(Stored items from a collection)

↓↓↓

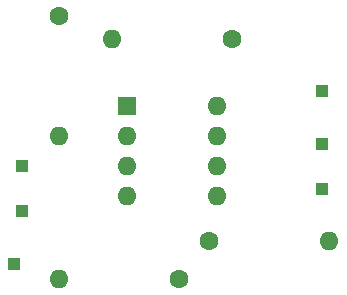
<source format=gbr>
G04 #@! TF.FileFunction,Copper,L1,Top,Signal*
%FSLAX46Y46*%
G04 Gerber Fmt 4.6, Leading zero omitted, Abs format (unit mm)*
G04 Created by KiCad (PCBNEW 4.0.7) date 02/07/19 19:23:19*
%MOMM*%
%LPD*%
G01*
G04 APERTURE LIST*
%ADD10C,0.100000*%
%ADD11R,1.000000X1.000000*%
%ADD12C,1.600000*%
%ADD13O,1.600000X1.600000*%
%ADD14R,1.600000X1.600000*%
G04 APERTURE END LIST*
D10*
D11*
X163830000Y-82550000D03*
X138430000Y-92710000D03*
X137795000Y-97155000D03*
X163830000Y-86995000D03*
D12*
X154305000Y-95250000D03*
D13*
X164465000Y-95250000D03*
D12*
X141605000Y-76200000D03*
D13*
X141605000Y-86360000D03*
D12*
X151765000Y-98425000D03*
D13*
X141605000Y-98425000D03*
D12*
X156210000Y-78105000D03*
D13*
X146050000Y-78105000D03*
D14*
X147320000Y-83820000D03*
D13*
X154940000Y-91440000D03*
X147320000Y-86360000D03*
X154940000Y-88900000D03*
X147320000Y-88900000D03*
X154940000Y-86360000D03*
X147320000Y-91440000D03*
X154940000Y-83820000D03*
D11*
X163830000Y-90805000D03*
X138430000Y-88900000D03*
M02*

</source>
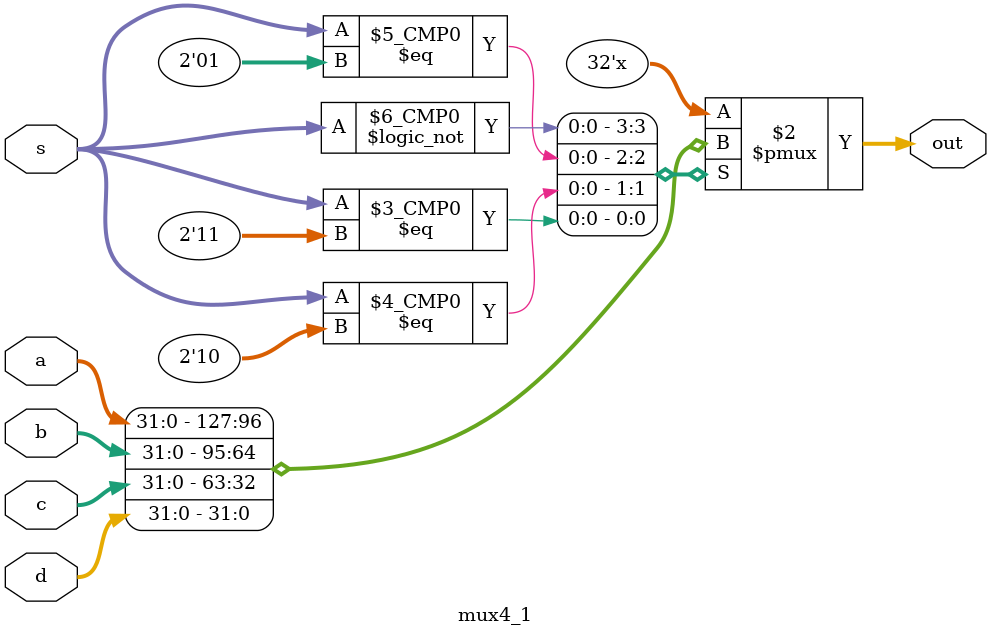
<source format=v>
module mux4_1  #(
    parameter WIDTH = 32
  )

  (input [WIDTH-1:0] a, b, c, d,
   input [1:0] s,

   output reg [WIDTH-1:0] out
  );


  always @*
  begin

    case (s)
      2'b00 :
        out = a;
      2'b01 :
        out = b;
      2'b10 :
        out = c;
      2'b11 :
        out = d;
	  default :
	    out = a;
    endcase
  end

endmodule
</source>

↑↑↑

Work request: Give back, exactly as written, the stretch from the line with "X151765000Y-98425000D03*" through the line with "X147320000Y-91440000D03*", and no other lines from the records above.

Worked solution:
X151765000Y-98425000D03*
D13*
X141605000Y-98425000D03*
D12*
X156210000Y-78105000D03*
D13*
X146050000Y-78105000D03*
D14*
X147320000Y-83820000D03*
D13*
X154940000Y-91440000D03*
X147320000Y-86360000D03*
X154940000Y-88900000D03*
X147320000Y-88900000D03*
X154940000Y-86360000D03*
X147320000Y-91440000D03*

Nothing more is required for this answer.